CANNES 2004 - APRESENTAÇÃO

12 de maio de 2004

Ano passado - a opinião foi unânime - foi considerado o pior festival de todos os tempos. Apesar de ter lançado Dogville, Sobre Meninos e Lobos e Invasões Bárbaras.

Daí a responsabilidade de Cannes 2004, limpar a barra e restituir ao Festival seu antigo prestígio, abalado pelas mudanças administrativas (nova equipe de seleção, menos filmes concorrentes).

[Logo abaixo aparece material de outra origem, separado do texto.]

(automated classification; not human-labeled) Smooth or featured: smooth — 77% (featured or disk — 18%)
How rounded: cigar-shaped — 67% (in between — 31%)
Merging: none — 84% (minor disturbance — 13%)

A arma secreta deles chama-se Quentin Tarantino, que deve a Cannes sua revelação e que este ano, como presidente do júri, promete dar entrevistas divertidas e surpreendentes (além de impor sua vontade ao resto do júri, que não tem grandes personalidades. Kathleeen Turner, Tilda Swinton, Emmanuelle Beart, o diretor americano Jerry Schatzberg, o de Hong Kong, Tsui Hark, um crítico filandês, Peter Von Bagh e uma roteirista americana, Edwige Danticat).

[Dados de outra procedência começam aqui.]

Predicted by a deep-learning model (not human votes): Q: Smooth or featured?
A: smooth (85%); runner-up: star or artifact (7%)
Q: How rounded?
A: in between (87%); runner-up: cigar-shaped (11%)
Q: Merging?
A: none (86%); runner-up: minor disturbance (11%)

Ou seja, Tarantino vai mandar e desmandar. E não me consta que ele tenha especial afeição por Che Guevara ou a América Latina (o que já prejudica Walter Salles e seu Diários de Motocicleta). Nada se faz em Cannes, porém, sem lobby, muito pior que no Oscar.

E com certeza se deve ao Waltinho o fato da retrospectiva deste ano ser sobre o Cinema Brasileiro (para se imaginar o prestígio, basta dizer que no ano passado foram os filmes de Fellini!). Só pode ter sido ele quem influenciou a seleção do que se chama Um Tributo ao Cinema Brasileiro: 40 anos de Cinema Novo. Serão exibidos Macunaíma (69, na programação oficial está 68 por engano) de Joaquim Pedro de Andrade, já na cópia restaurada pela nossa Cinemateca; Vidas Secas (63) de Nelson Pereira dos Santos; Deus e o Diabo na Terra do Sol (64) de Glauber Rocha; Terra em Transe (67) de Glauber; Bye Bye Brasil, de Carlos Diegues (79); Dona Flor e Seus Dois Maridos de Bruno Barreto (76) e finalmente, para Anselmo Duarte não ficar chateado, também incluíram O Pagador de Promessas (62), Palma de Ouro em Cannes.

A única inclusão discutível no caso é de Dona Flor, que afinal das contas não é bem Cinema Novo, mas enfim... Durante o Festival será exibido também o documentário de Silvio Tendler, Labirinto Glauber e concorrendo como curta-metragem, Quimera, o filme do filho de Glauber, Erik Rocha.

Outro detalhe curioso: consta da programação oficial, para o dia 17, uma festa brasileira, que está sendo organizada pelo pessoal do Festival do Rio, liderado por Ilda Santiago.

A duvida é saber se o filme de Waltinho poderia ser considerado brasileiro ou não.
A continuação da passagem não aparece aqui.